- _Information shown_
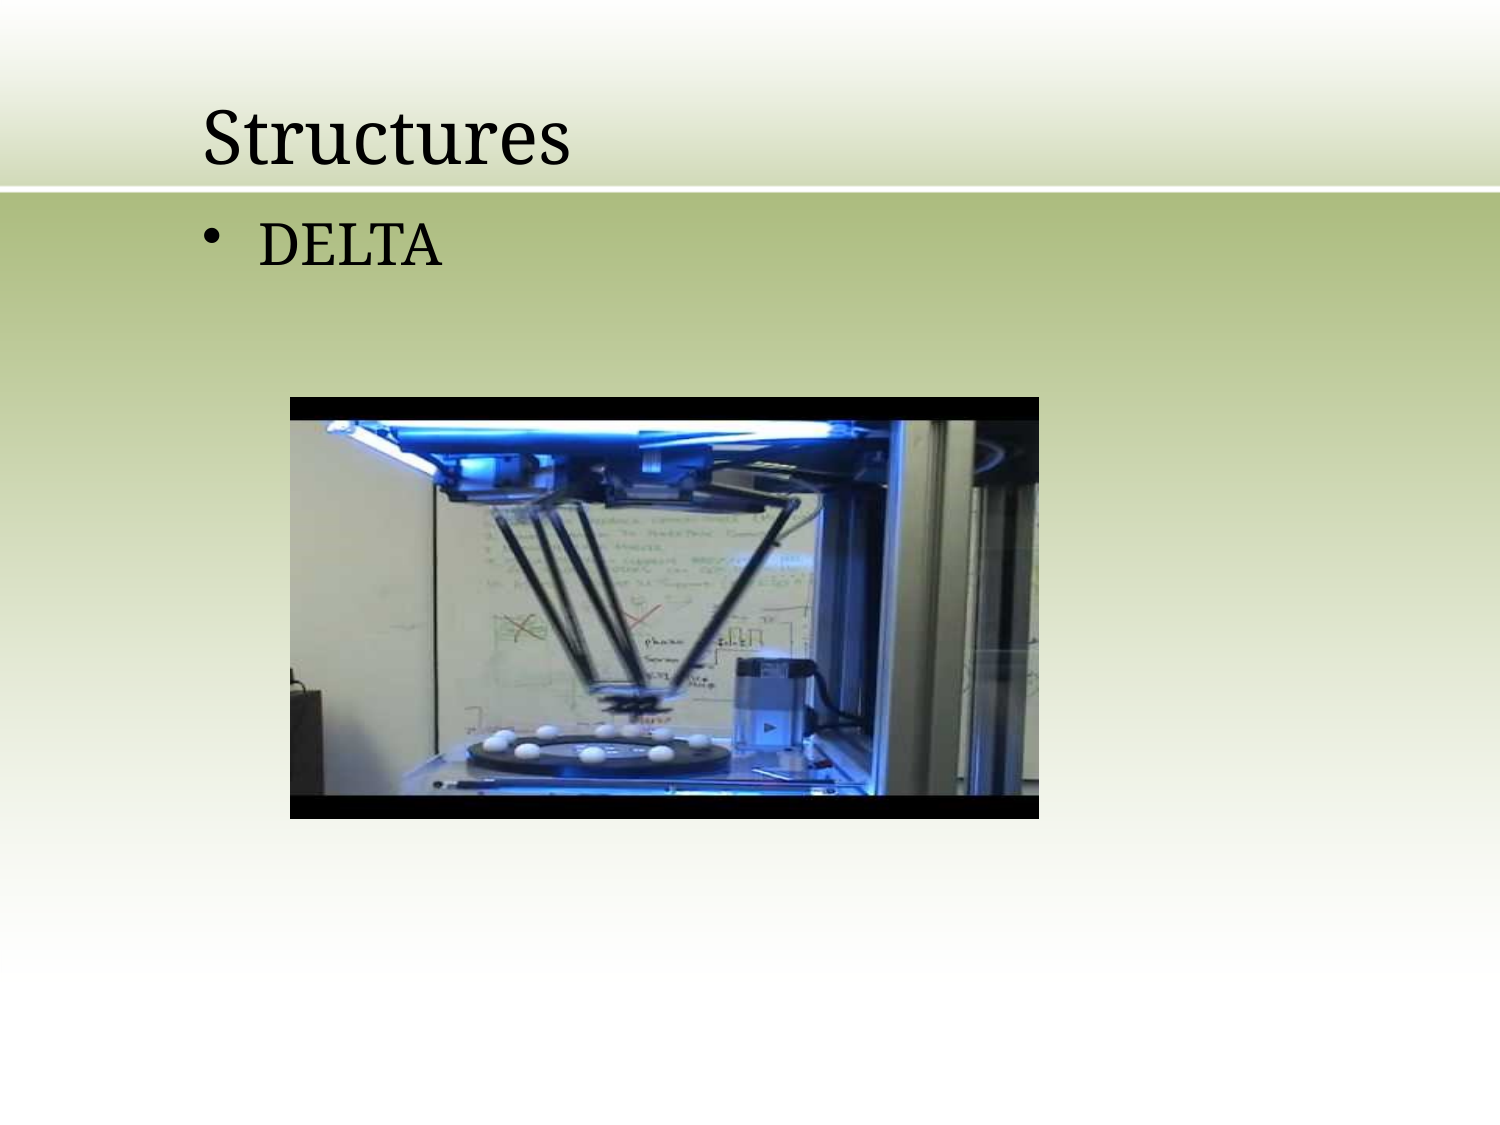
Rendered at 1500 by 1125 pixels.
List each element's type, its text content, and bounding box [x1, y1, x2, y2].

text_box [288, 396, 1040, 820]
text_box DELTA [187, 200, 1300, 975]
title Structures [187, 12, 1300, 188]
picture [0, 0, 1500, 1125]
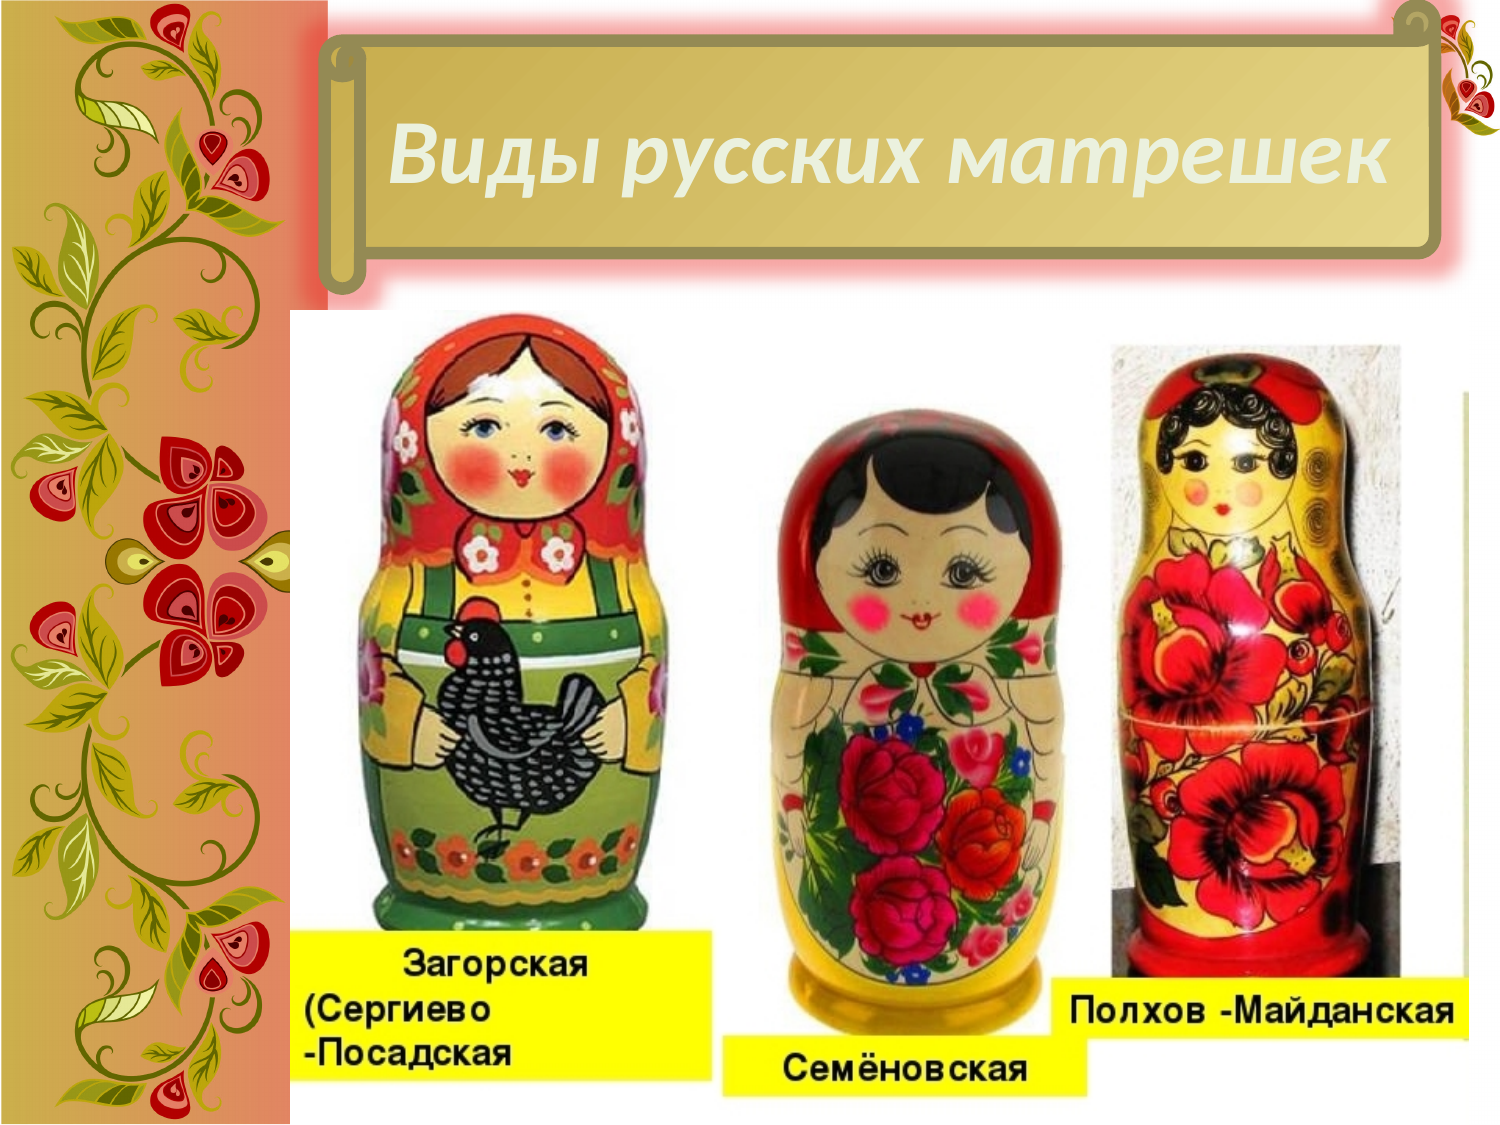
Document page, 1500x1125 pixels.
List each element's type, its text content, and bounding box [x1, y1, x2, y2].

- _Exercise requirements_
In the material, find each line with the word "pixels" and list it.

- _Written reply_
Rendered at 1500 by 1125 pixels.
Document page, 1500x1125 pixels.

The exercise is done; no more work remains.